By: Frederic J. Giordano, Stephanie S. Gomez                     

The United States Court of Appeals, Tenth Circuit recently issued a favorable decision for policyholders finding property damage arising from a subcontractor’s faulty work arose from an accidental “occurrence” under New York law.  In Black & Veatch Corp. v.

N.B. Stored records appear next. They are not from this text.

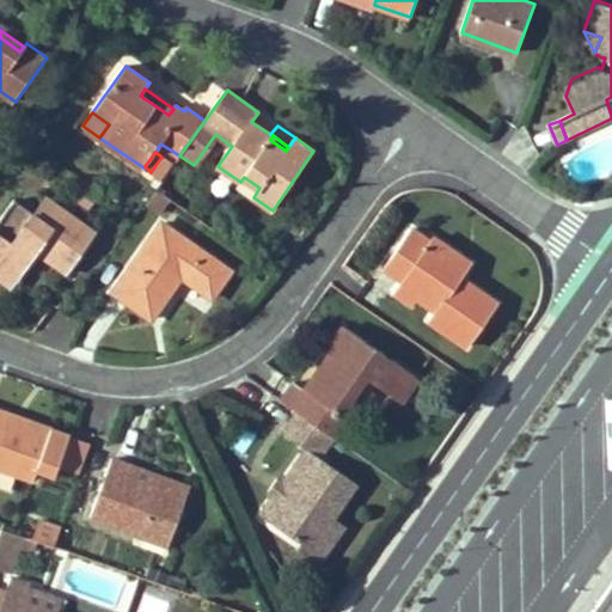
[(182,179),(172,172),(164,183),(173,190),(182,179)]
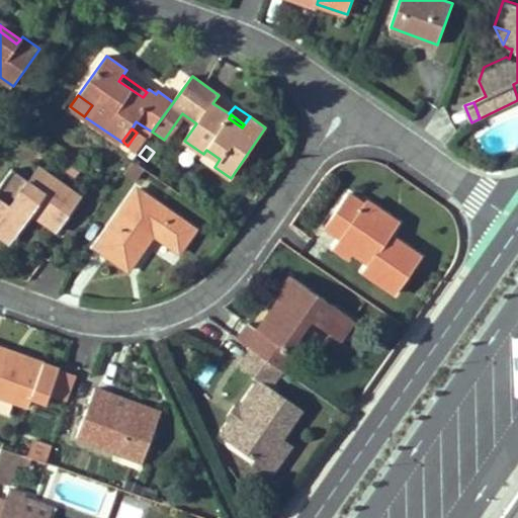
[(145,170),(134,162),(125,173),(137,181),(145,170)]
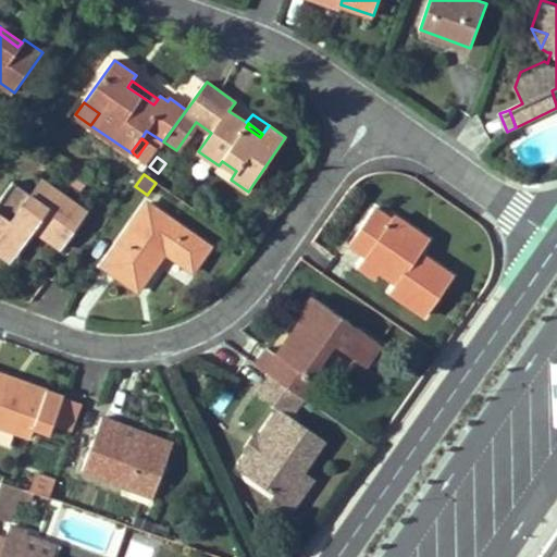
[(37,200),(48,184),(40,178),(29,195),(37,200)]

Aspen Ins. (UK) Ltd,[1] a 2–1 Tenth Circuit panel agreed with Black & Veatch Corp. (B&V) that its excess policy — which contained a New York choice-of-law provision — covered claims for property damage to a third party caused by its subcontractor’s faulty work.[2]  The Tenth Circuit reversed the district court’s ruling that B&V’s subcontractor’s faulty work caused damage to only B&V’s own work and, therefore, was not a covered “occurrence.”[3]  The Tenth Circuit concluded the New York Court of Appeals would likely find the subcontractor’s faulty work was an accidental “occurrence,” following the growing trend of other state high courts that have addressed this coverage issue under commercial general liability (CGL) polices.[4]  Policyholders — whose policies are governed by New York law — should take notice and consider the implications of this decision on whether New York will soon join the majority view that faulty workmanship by a subcontractor can be an occurrence under CGL policies.